Her smile faltered. ‘You can’t be serious?’
‘Why not?’
‘Well, because … you must have a girlfriend.’
‘If I had a serious girlfriend, I wouldn’t be in this mess,’ he said crisply. ‘I’m allergic to relationships. When I meet a woman, I’m clear about that, right from the start. No emotions, no expectations. It just gets messy otherwise.’
Caro sighed. ‘Commitment issues … I might have guessed! What is it with guys and relationships?’
‘What is it with women and relationships?’ Philippe countered. ‘Why do you always have to spoil things by talking about whether we have a relationship or not and, if we do, where it’s going? Why can’t we just have a good time?’
Balked of the prowling he so clearly wanted to do, Philippe stepped over to the mantelpiece, put his hands in his pockets and glowered down at his shoes as if it was their fault. ‘Six months is about as long as I can stand being in Montluce,’ he said. ‘It’s a suffocating place. Formal, stuffy, and so small there’s never any chance to get away.’
He lifted his eyes to Caro’s. They ought to be dark brown, she thought inconsequentially, not that clear, light grey that was so startling against his dark skin that it sent a tiny shock through her every time she looked into them.
‘I’ll be leaving the moment my father is better, and I don’t want to complicate matters by getting involved with a woman if there’s the slightest risk that she’ll start taking things seriously. On the other hand, if she gets so much as a whiff that I’m not in fact serious, the Dowager Blanche will have Lotty back in a flash. For me, that would be a pain, as I’d have to go back to fighting off all the matchmaking attempts, but it would be far, far worse for Lotty. She’d lose the first chance she’s ever had to do something for herself. And that’s why you’d be perfect,’ he said to Caro.
‘You’re Lotty’s friend,’ he said. ‘I could pretend to be in love with you without worrying that you’d get the wrong idea, because you’d know the score from the start. I’m not going to fall in love with you and you don’t want to get involved with me.’
‘Well, that’s certainly true,’ said Caro, ruffled nonetheless by the brutal truth. I’m not going to fall in love with you.
‘But you could pretend to love me, couldn’t you?’

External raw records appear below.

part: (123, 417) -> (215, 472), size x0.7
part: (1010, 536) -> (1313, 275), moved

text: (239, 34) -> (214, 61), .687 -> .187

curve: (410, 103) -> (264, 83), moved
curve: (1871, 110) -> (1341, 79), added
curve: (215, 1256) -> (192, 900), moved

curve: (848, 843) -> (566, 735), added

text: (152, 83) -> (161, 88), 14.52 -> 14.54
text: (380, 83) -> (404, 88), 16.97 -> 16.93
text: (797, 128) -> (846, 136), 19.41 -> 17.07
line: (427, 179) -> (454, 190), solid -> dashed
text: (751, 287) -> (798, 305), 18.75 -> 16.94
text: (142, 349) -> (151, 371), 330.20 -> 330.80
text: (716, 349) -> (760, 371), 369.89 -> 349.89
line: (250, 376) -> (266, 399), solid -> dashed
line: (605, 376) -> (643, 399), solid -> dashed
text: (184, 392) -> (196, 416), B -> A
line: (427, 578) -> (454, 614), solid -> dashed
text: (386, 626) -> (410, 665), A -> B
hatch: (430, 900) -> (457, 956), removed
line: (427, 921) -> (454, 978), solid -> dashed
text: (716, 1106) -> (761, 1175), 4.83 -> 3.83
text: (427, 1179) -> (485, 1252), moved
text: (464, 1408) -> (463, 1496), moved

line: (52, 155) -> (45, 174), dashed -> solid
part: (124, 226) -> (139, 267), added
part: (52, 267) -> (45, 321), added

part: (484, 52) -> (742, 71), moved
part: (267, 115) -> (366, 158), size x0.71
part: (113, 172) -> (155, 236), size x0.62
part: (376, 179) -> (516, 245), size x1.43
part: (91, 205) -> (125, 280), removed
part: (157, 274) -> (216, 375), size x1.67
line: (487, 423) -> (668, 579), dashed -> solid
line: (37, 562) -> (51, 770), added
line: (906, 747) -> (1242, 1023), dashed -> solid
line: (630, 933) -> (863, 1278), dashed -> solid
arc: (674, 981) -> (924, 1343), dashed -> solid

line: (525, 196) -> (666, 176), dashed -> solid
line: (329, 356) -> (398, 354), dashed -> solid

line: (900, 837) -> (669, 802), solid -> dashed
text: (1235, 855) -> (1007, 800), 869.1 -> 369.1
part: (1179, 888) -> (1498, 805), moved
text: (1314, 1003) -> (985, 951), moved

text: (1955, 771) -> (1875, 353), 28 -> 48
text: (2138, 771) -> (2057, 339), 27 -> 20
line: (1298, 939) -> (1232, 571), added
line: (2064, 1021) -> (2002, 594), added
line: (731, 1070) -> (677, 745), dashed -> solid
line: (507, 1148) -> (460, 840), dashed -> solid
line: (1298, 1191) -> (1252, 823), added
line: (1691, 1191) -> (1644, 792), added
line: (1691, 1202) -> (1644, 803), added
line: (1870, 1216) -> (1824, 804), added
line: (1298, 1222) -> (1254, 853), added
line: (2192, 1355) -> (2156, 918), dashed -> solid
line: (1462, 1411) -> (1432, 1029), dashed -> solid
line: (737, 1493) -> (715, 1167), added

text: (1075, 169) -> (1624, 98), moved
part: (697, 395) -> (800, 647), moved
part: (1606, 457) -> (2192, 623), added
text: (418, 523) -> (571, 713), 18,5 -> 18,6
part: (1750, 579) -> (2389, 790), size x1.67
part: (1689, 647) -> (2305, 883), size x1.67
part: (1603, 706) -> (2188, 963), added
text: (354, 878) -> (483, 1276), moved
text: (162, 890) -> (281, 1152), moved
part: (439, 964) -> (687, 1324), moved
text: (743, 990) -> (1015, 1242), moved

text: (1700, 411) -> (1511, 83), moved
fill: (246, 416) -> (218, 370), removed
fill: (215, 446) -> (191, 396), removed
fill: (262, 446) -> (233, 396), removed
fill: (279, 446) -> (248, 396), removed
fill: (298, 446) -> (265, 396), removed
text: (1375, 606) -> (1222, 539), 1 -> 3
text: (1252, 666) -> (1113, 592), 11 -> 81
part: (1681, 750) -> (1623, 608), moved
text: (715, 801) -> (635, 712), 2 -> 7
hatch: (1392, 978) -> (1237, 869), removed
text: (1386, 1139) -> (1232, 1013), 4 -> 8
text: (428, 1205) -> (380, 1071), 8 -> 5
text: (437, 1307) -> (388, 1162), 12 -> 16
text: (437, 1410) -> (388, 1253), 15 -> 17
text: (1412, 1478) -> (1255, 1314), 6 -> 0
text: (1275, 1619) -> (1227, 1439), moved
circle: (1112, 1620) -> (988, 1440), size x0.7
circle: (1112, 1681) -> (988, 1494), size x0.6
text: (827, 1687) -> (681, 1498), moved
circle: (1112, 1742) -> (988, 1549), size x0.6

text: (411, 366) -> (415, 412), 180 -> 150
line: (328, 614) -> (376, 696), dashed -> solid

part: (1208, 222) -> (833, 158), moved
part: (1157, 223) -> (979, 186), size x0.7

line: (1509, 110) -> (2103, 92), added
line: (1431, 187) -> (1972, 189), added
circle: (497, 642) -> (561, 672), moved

‘I’m not sure I’m that good an actress,’ said Caro tartly.
‘Not even for Lotty?’
Caro chewed her lip, thinking of her friend. Lotty was so sweet-natured, so stoical, so good at pleasing everyone but herself. Trapped in a gilded cage of duty and responsibility. From the outside, it was a life of luxury and privilege, but Caro knew how desperately her friend longed to be like everyone else, to be ordinary. Lotty couldn’t pop down to the shops for a pint of milk. She couldn’t go out and get giggly over a bottle of wine. She could never look less than perfect, never be grumpy, never act on impulse, never relax.
She could never have fun without wondering if someone was going to take her picture and splash it all over the tabloids.
I’m getting desperate, Lotty had said in her email.